New Zealand company formation
Company formation in New Zealand company formation
Within the frameworks of a multiannual government program, New Zealand has achieved recognition as a country providing one of the best business environments in the world. The main reason behind the changes was the intention to attract not only tourists, but also entrepreneurs interested in business and offshore companies to the remote island. Despite its offshore operations, New Zealand has a high reputation, which is why this form of doing business is increasingly applied in international trade, but we can find several examples for companies that carry out investment and holding activities as well.

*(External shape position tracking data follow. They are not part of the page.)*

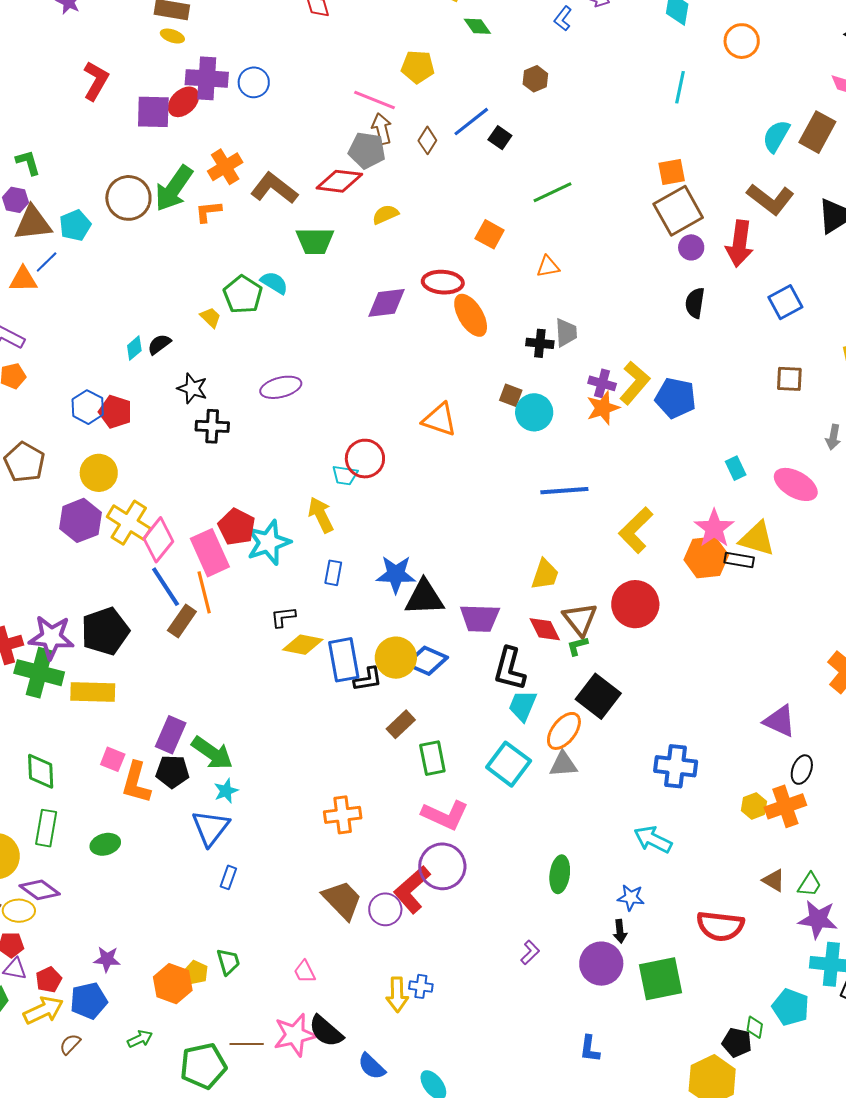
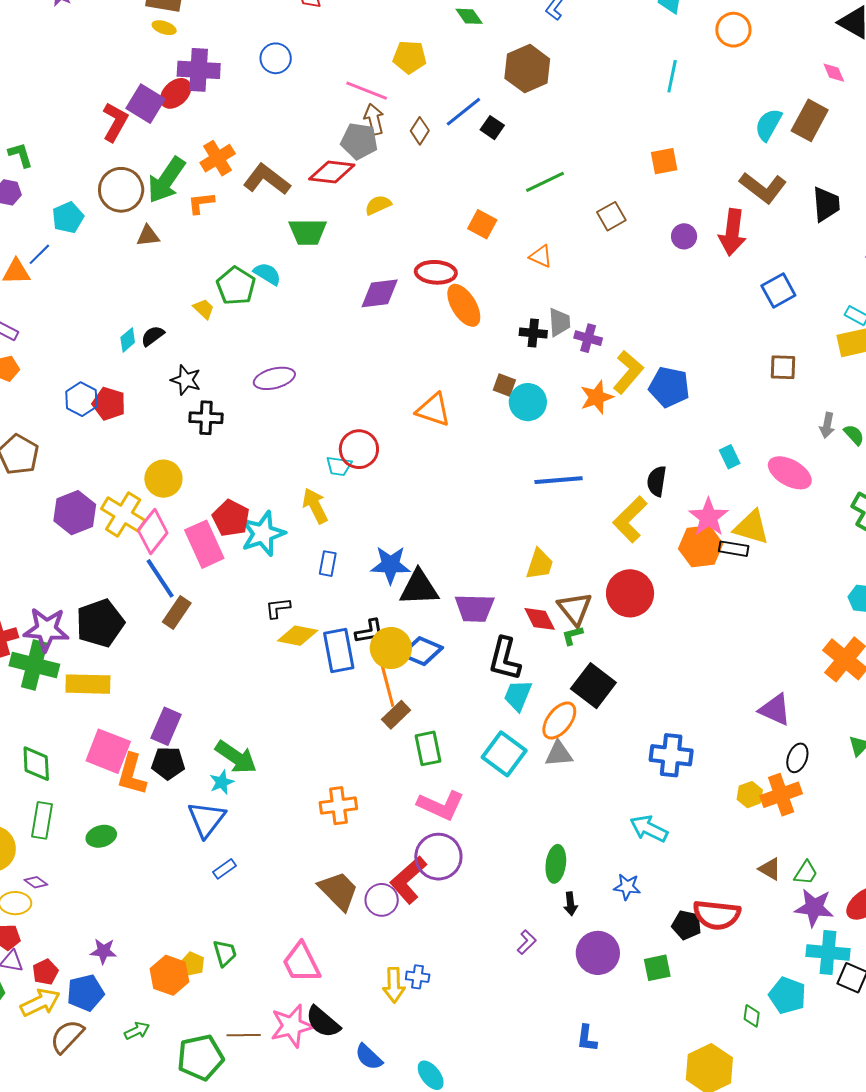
brown hexagon: (535, 79) -> (527, 69), size x1.8
red L-shape: (96, 81) -> (115, 122), moved
blue circle: (254, 82) -> (276, 58), moved
purple square: (153, 112) -> (145, 104), turned 30
brown square: (678, 211) -> (611, 216), moved, size x0.6
brown triangle: (33, 223) -> (148, 236), moved, size x0.6
orange triangle: (548, 267) -> (541, 256), turned 35
black semicircle: (695, 303) -> (657, 481), moved
purple cross: (602, 383) -> (588, 338), moved
yellow circle: (99, 473) -> (163, 479), moved
orange line: (204, 592) -> (388, 686), moved
black L-shape: (368, 679) -> (369, 631), moved
green arrow: (212, 753) -> (236, 757), moved
pink square: (113, 759) -> (108, 751), size x1.8
blue rectangle: (228, 877) -> (225, 869), turned 35
purple diamond: (40, 890) -> (36, 882), size x0.6
black arrow: (620, 931) -> (570, 904), moved
pink trapezoid: (305, 972) -> (301, 963), size x1.8
green square: (661, 979) -> (657, 968), size x0.6
black pentagon: (737, 1043) -> (687, 925), moved
brown semicircle: (70, 1044) -> (67, 1036), size x1.6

Reqirements of company formation in New Zealand
One of the most popular corporate forms among foreign investors is the Limited Partnership (LP). There must be at least one member in the LP whose liability for the debts of the entity is unlimited, and it is usually this partner who represents the Partnership (General Partner). The number of members is not determined, and it is also possible for a limited liability company to become a member. In the case of the members, it is an additional condition that each of them has the same rights, for example, they may not have memberships with pre-emptive rights concerning the profit contribution or voting. There is no minimum requirement for the registered capital during the forming of an offshore partnership, and it is not necessary for the members to actually make a deposit to the bank account of the partnership.
Advantages of company formation in New Zealand
LPs are provided a special tax status. Corporate tax is 28% in New Zealand, but the LP does not qualify as a taxpayer, meaning they do not have to pay corporate tax on their profits. The essence of the method is that the partnership qualifies as “transparent” for tax purposes, and only the members have to pay tax after their income, i.e. tax on the profit only has to be paid on the level of the partners. In case the partners are not New Zealanders, no tax is payable locally after the profit of the partnership, even at the level of the partners (provided that the profit is not generated in New Zealand).
In the case of the LP, it is necessary for the enity to prepare its financial report after the closure of the business year, but normally it is not required to be submitted to any authority, as it is sufficient for the partnership store it at their registered office. It is, however, necessary to submit tax returns annually, even if the LP has no tax liability.